[Provided records Boundary: Start]

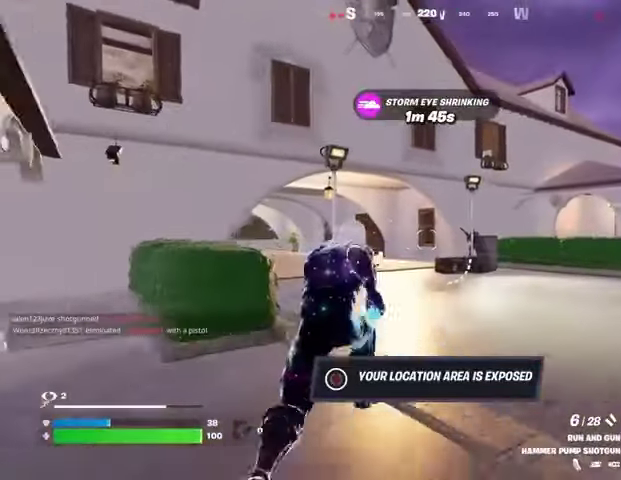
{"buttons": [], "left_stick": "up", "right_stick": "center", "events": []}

[Provided records Boundary: End]
[Provided records Boundary: Start]

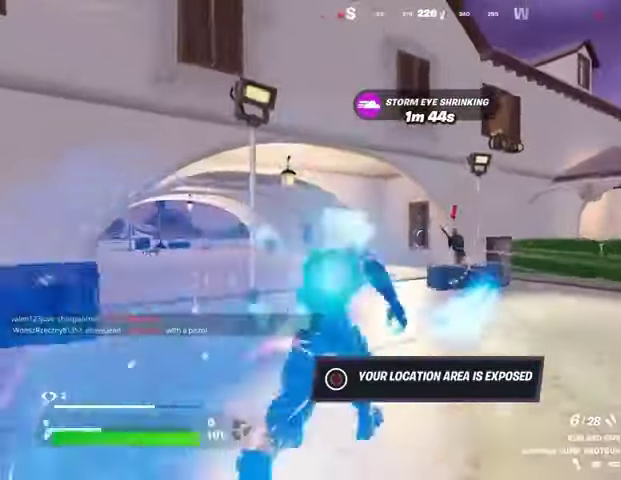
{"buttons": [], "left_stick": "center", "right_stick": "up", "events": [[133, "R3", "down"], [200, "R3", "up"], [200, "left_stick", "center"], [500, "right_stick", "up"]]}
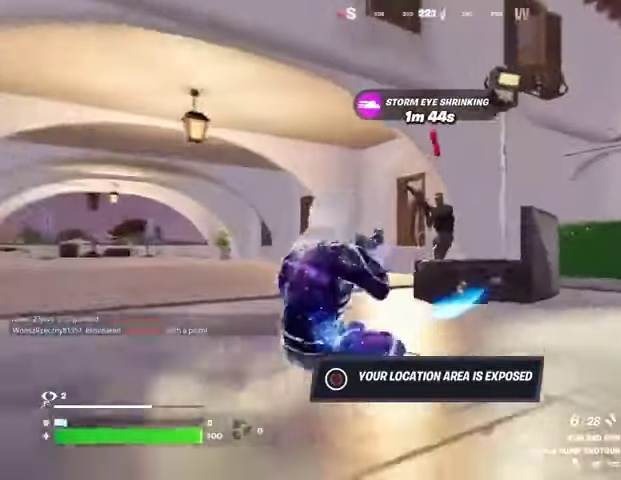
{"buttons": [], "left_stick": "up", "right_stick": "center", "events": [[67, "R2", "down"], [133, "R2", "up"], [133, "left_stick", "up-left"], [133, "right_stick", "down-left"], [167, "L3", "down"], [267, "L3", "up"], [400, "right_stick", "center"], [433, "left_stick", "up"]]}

[Provided records Boundary: End]

Select every line of the records holding the string "down".

* [Response for this exercise]
{"buttons": [], "left_stick": "center", "right_stick": "up", "events": [[133, "R3", "down"], [200, "R3", "up"], [200, "left_stick", "center"], [500, "right_stick", "up"]]}
{"buttons": [], "left_stick": "up", "right_stick": "center", "events": [[67, "R2", "down"], [133, "R2", "up"], [133, "left_stick", "up-left"], [133, "right_stick", "down-left"], [167, "L3", "down"], [267, "L3", "up"], [400, "right_stick", "center"], [433, "left_stick", "up"]]}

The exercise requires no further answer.